Sedevacantismo a pretexto da sabotagem constitucional
Apesar de aparentemente ultrapassado o terror vivenciado na capital federal, não podemos esquecer que a conclusão do bolsonarismo, ainda alimentado por seus financiadores intelectuais e econômicos, é de que não há resposta satisfatória à República
O enredo dos atos radicais realizados recentemente nas sedes dos Poderes da República vem sendo germinado há muito tempo com sementes do fanatismo ideológico, que se consolidou em aceitar apenas seu “mito” como ente legítimo e divino a representar o país. Foi um ato ultrajante que nos envergonhou perante o mundo.
Evidentemente que essa tragédia foi alimentada pelas lideranças sociais e políticas – ativa e omissivamente -, que subverteram o direito fundamental de manifestação à vandalização do regime democrático. O código-fonte da ala mais extremista foi disponibilizado pelo alarde de fraude eleitoral, arquitetado durante todo o mandato do ex-presidente que, a pretexto de descredibilizar o sistema eleitoral que o elegeu, antecipou sua derrota como resultado inaceitável nas eleições.
A concepção de sedevacantismo é própria da estrutura religiosa de poder, que reside, em resumo, numa posição teológica dentro do catolicismo tradicionalista que defende que a Santa Sé está vaga e que o Papa é, na realidade, um impostor. Para os saqueadores da democracia brasileira, a chefia da República está vaga enquanto Jair Messias Bolsonaro não tomar seu posto.

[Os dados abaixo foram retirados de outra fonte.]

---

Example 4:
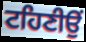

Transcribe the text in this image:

ਟਹਿਣੀਉਂ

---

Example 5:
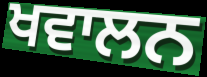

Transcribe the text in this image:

ਖਵਾਲਨ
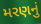
મરણનું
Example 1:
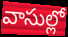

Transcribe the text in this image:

వాసుల్లో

Atrelado a isso, vieram os bloqueios de rodovias e a incitação em frente aos quartéis para que as Forças Armadas promovessem algum tipo de sabotagem constitucional, chegando-se à absurda falácia de acionamento do art. 142 da Lei Fundamental de 1988.

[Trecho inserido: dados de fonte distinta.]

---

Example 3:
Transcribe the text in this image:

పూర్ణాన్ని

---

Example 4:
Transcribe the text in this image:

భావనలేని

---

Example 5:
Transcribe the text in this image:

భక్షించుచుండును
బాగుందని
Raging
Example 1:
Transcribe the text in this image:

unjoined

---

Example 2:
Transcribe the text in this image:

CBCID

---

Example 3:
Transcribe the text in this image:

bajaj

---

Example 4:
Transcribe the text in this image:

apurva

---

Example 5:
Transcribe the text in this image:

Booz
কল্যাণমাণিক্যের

Os sabotadores do regime democrático permaneceram como cepas virais, circulando amplamente e causando infecções, passando a se alimentarem do sentimento de vandalismo típico daqueles que desprezam a democracia. Seus exemplos internacionais são evidentes e compartilham do mesmo ideal, como elementarmente proclamou Donald Trump ao dizer que uma fraude – sem provas – “permite o cancelamento de todas as regras, regulamentos e artigos, mesmo aqueles encontrados na Constituição.” (BUMP, Philip. Trump’s call to set aside the Constitution raises a question: Why now?. The Washington Post, 2022).

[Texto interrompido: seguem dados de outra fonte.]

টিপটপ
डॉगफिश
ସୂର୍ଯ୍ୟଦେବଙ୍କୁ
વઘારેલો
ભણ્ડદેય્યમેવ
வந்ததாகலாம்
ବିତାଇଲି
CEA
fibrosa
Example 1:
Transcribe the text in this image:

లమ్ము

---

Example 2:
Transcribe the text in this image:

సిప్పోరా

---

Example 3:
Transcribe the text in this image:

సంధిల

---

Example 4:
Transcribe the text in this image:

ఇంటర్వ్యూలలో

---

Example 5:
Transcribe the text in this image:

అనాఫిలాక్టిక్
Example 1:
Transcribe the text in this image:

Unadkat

É preciso entender que o fanatismo se alimenta da insanidade, sendo este tipo de dominação capaz de abonar ou legitimar qualquer situação, por mais absurda que seja. É nesse ponto que os cupins da Democracia não podem ser considerados sócios ou beneficiários da omissão, descaso e da inércia daqueles que deveriam zelar pela integridade do patrimônio coletivo.
A Lei Fundamental, sedimentada no ideal dos pais fundadores, preconizou que Supremo é o povo e, nos seus exatos termos, impôs que “todo o poder emana do povo, que o exerce por meio de representantes eleitos […]”. Foi prestando continência aos Constituintes que no dia 30 de outubro de 2022 a maioria do povo externou sua supremacia.
É sob essa premissa que se corporifica aquilo que Abrahan Lincoln já alertava em 1838, em seu discurso diante do Liceu dos Rapazes de Springfield, Illinois, no sentido de educar sobre os assuntos do dia e compreender a importância de preservar nossas instituições políticas. Bernstein rememora que Lincoln enaltece “o estado de direito, das ameaças a este e da necessidade de preservá-lo” (2020, p. 23).
Apesar de aparentemente ultrapassado o terror vivenciado na capital federal, não podemos esquecer que a conclusão do bolsonarismo, ainda alimentado por seus financiadores intelectuais e econômicos, é de que não há resposta satisfatória à República se não jogar fora o sistema brasileiro e instalar o mito-supremo como líder mais uma vez.
Referências
BERNSTEIN. R. B. Abraham Lincoln. Escritos e Reflexões. 2020, p. 23.